Grotesque (After The Grim)

I sometimes wonder whether I subconsciously give a slightly lower rating to records where I don't even get a download for my troubles.  Was this album a zip file of MP3s away from 4 stars?


SLEAFORD MODS – UK GRIM (Rough Trade)


Ten years ago, when Sleaford Mods first came to the public eye with Austerity Dogs, few people would have banked on them still delivering the goods six albums later – partly because maintaining that bile-spitting intensity seemed unrealistic, and partly because those pallid early press shots made it look as though at least one of them would have succumbed to scurvy before now. But those who knew that there had already been five albums under the Mods’ name before 2013 will have been less pessimistic. Impressively, this latest album channels as much dyspeptic rage as any previous release, and showcases some interesting developments.

UK Grim harbours some fantastic writing. There’s the unvarnished poetry of lines like “When your heart hangs like a loose stool that won’t drop”, but there are also surreal and mystifying barked pronouncements, as if righteous ire and deep sadness are bursting from Jason Williamson in every possible direction: is 'I Claudius' about dysfunctional families, half-remembered 70s telly, nationalism, and off-duty Santas scoffing chips? Or all, or none, of the above? The outstanding 'Force 10 From Navarone', featuring the current titan of sardonically allusive pop, Dry Cleaning’s Florence Shaw, captures all that’s best about Williamson’s current writing, laying down a carpet of potty-mouthed non-sequiturs which are almost hilarious but ultimately hauntingly melancholy, including the syntactically fractured dream-state cracker joke refrain, “Jason, why does the darkness elope? Cross-sectioned; it’s not a drink, and I don’t fucking smoke”. 

Despite this, some of the lyrical targets feel obvious. The last few governments might be the worst in the post-war period, but simply saying so doesn’t make for interesting art. Lines like “In England nobody can hear you scream, you’re just fucked, lads” aren’t hugely satisfying, and Williamson’s often preaching to the choir (or at least screaming back towards the rabble). It’s fitting that satirical collagist Cold War Steve created a video for the title track, when 'Tory Kong' stretches the conceit of a tired broadsheet political cartoon over three minutes. Moments like this proves that barn-door targets are disappointingly easy to hit, even when you’re pissing at them. 

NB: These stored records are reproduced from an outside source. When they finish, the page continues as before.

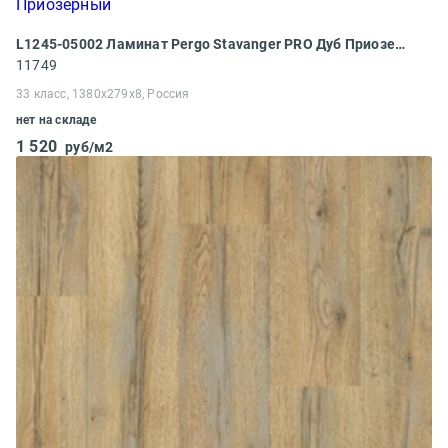
L1245-05002 Ламинат Pergo Stavanger PRO Дуб Приозерный
11749
33 класс, 1380x279x8, Россия
нет на складе
1 520
руб/м2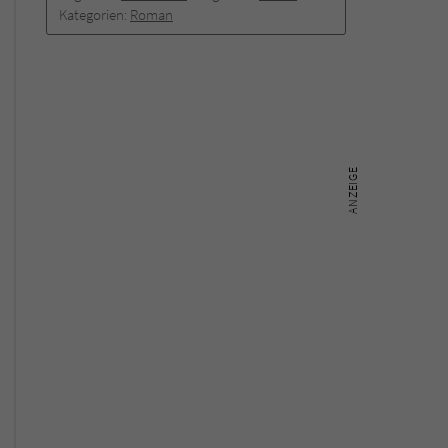
Kategorien:
Roman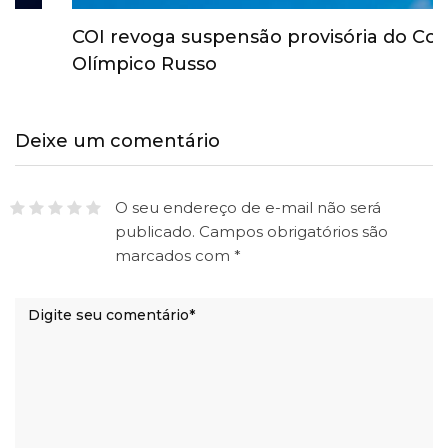
COI revoga suspensão provisória do Comitê
Olímpico Russo
Deixe um comentário
O seu endereço de e-mail não será
publicado.
Campos obrigatórios são
marcados com
*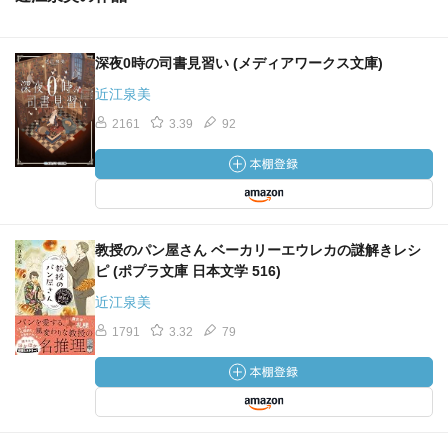
深夜0時の司書見習い (メディアワークス文庫)
近江泉美
2161
3.39
92
教授のパン屋さん ベーカリーエウレカの謎解きレシ
ピ (ポプラ文庫 日本文学 516)
近江泉美
1791
3.32
79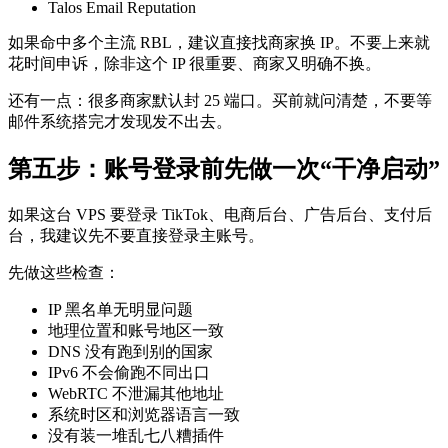
Talos Email Reputation
如果命中多个主流 RBL，建议直接找商家换 IP。不要上来就
花时间申诉，除非这个 IP 很重要、商家又明确不换。
还有一点：很多商家默认封 25 端口。买前就问清楚，不要等
邮件系统搭完才发现发不出去。
第五步：账号登录前先做一次“干净启动”
如果这台 VPS 要登录 TikTok、电商后台、广告后台、支付后
台，我建议先不要直接登录主账号。
先做这些检查：
IP 黑名单无明显问题
地理位置和账号地区一致
DNS 没有跑到别的国家
IPv6 不会偷跑不同出口
WebRTC 不泄漏其他地址
系统时区和浏览器语言一致
没有装一堆乱七八糟插件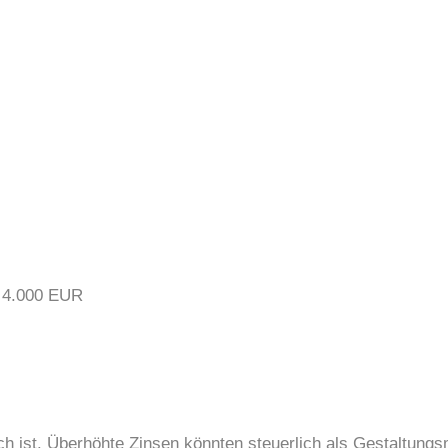
 4.000 EUR
ich ist. Überhöhte Zinsen könnten steuerlich als Gestaltung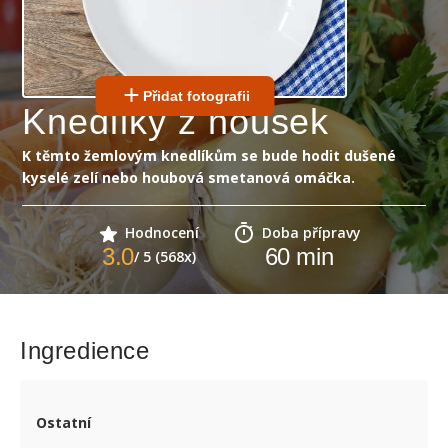
Přidat fotografii
Knedlíky z housek
K těmto žemlovým knedlíkům se bude hodit dušené
kyselé zelí nebo houbová smetanová omáčka.
Hodnocení
Doba přípravy
3.0
60
min
/ 5 (568x)
Ingredience
Ostatní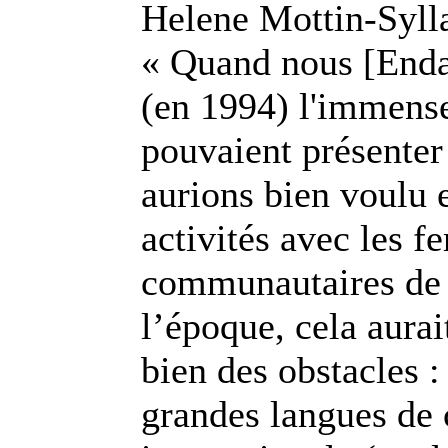
Helene Mottin-Sylla
« Quand nous [Enda
(en 1994) l'immense
pouvaient présenter
aurions bien voulu 
activités avec les 
communautaires de 
l’époque, cela aurai
bien des obstacles :
grandes langues de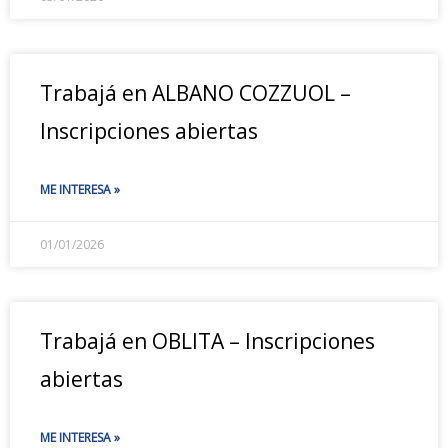
Trabajá en ALBANO COZZUOL –
Inscripciones abiertas
ME INTERESA »
01/01/2026
Trabajá en OBLITA – Inscripciones
abiertas
ME INTERESA »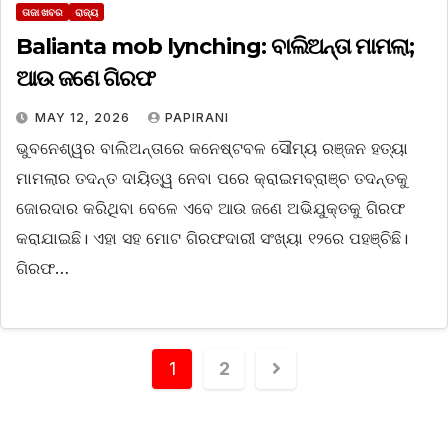
ତାଜା ଖବର
ରାଜ୍ୟ
Balianta mob lynching: ବାଲିଅନ୍ତା ମାମଲା;
ଆଉ ଜଣେ ଗିରଫ
MAY 12, 2026
PAPIRANI
ଭୁବନେଶ୍ୱର ବାଲିଅନ୍ତାରେ କନେଷ୍ଟବଳ ସୌମ୍ୟ ରଞ୍ଜନ ହତ୍ୟା
ମାମଲାର ତଦନ୍ତ ଦାୟିତ୍ୱ ନେବା ପରେ କ୍ରାଇମବ୍ରାଞ୍ଚ ତଦନ୍ତକୁ
ଜୋରଦାର କରିଥିବା ବେଳେ ଏବେ ଆଉ ଜଣେ ଅଭିଯୁକ୍ତକୁ ଗିରଫ
କରାଯାଇଛି। ଏହା ସହ ମୋଟ ଗିରଫଦାରୀ ସଂଖ୍ୟା ୧୨ରେ ପହଞ୍ଚିଛି।
ଗିରଫ…
1
2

Whilst the linguistic half of Sleaford Mods is developing in two very different directions, Andrew Fearn has turned in his most musically satisfying set of tracks to date. The Fallesque watchwords are still simplicity and repetition, but there is an attention to detail that gives many of these tracks real quality, from the distorted Blade Runner ostinasty of the title track, to the chunky muscular beat of 'D.I.Why' which could almost have been lifted from a vintage Run DMC track (the song’s observation that hipster musicians dress like avuncular TV steeplejack Fred Dibnah provides the album’s first laugh-out-loud moment). 'Tilldipper' is a roiling rant with a bassline like rubble doing the conga, but this is balanced by the crepuscular wistfulness of 'Force 10 From Navarone', complete with a cheap Casio Spanish guitar line that could bring tears to your eyes, or the organic squelch of 'So Trendy' which resembles the Teutonic coolness of To Rococo Rot more than it does the punk and hip hop to which Fearn’s productions are usually likened. Incidentally, 'So Trendy' features the album’s other excellent guest vocal, with Jane’s Addiction/Porno For Pyros’ perv-in-chief Perry Farrell intomning like a googly-eyed modern prophet (“Check out all my squiggly veins. I got 57 screenshots in one hour just in case”). 

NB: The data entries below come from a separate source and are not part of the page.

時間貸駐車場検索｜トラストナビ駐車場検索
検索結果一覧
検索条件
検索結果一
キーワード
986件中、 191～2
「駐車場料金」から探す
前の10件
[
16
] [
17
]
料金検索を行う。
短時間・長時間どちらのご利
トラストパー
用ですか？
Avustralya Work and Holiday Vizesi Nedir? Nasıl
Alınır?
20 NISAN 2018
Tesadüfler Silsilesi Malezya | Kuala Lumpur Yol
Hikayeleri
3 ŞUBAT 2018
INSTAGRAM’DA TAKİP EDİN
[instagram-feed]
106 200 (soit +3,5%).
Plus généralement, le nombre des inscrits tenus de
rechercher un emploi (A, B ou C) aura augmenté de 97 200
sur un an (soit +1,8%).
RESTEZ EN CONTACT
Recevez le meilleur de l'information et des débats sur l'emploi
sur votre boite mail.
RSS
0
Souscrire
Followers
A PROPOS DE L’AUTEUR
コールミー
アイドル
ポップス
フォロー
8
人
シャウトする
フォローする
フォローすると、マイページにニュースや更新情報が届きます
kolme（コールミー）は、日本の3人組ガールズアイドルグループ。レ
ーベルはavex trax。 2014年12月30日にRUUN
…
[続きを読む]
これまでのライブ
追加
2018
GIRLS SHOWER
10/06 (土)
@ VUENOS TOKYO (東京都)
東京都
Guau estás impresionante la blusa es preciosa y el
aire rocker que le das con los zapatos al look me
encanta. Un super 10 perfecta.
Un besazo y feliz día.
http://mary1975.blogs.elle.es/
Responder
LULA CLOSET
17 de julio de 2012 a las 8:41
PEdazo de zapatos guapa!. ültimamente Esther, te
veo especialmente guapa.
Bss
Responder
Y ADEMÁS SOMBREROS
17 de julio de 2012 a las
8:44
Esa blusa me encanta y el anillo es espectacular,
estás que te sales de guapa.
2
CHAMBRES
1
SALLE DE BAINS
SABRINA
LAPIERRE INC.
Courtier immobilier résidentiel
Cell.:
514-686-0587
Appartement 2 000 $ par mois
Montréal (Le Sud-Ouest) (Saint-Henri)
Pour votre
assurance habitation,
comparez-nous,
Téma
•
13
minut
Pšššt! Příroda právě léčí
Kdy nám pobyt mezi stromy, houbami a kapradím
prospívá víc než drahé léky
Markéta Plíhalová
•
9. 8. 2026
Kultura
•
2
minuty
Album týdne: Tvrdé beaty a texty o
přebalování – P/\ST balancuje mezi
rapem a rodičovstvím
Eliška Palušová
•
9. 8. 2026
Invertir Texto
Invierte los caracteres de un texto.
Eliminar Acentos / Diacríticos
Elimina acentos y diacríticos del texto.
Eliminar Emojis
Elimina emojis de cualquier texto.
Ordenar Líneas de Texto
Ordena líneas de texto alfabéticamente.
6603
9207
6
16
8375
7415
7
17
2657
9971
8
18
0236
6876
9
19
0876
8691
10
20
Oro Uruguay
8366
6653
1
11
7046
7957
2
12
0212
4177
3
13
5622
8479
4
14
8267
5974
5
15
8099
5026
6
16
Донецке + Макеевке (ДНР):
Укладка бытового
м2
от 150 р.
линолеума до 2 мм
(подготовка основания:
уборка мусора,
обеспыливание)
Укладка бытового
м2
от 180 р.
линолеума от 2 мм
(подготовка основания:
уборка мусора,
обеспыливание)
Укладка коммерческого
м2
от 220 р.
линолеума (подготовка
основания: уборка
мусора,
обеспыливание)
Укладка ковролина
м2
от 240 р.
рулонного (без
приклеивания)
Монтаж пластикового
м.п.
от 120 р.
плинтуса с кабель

It’s unclear whether future Mods releases will lean more towards literary invention or blunt tirades, but by this point, nobody should be surprised if they’re still spitting and firing in another ten years. Perhaps they’re already beaming back messages from the future: in the 'Force 10 From Navarone' video, where the performers appear as glitchy holograms of the sort R2-D2 might project – “Fuck me, Obi Wank Kinobe, there is no hope”.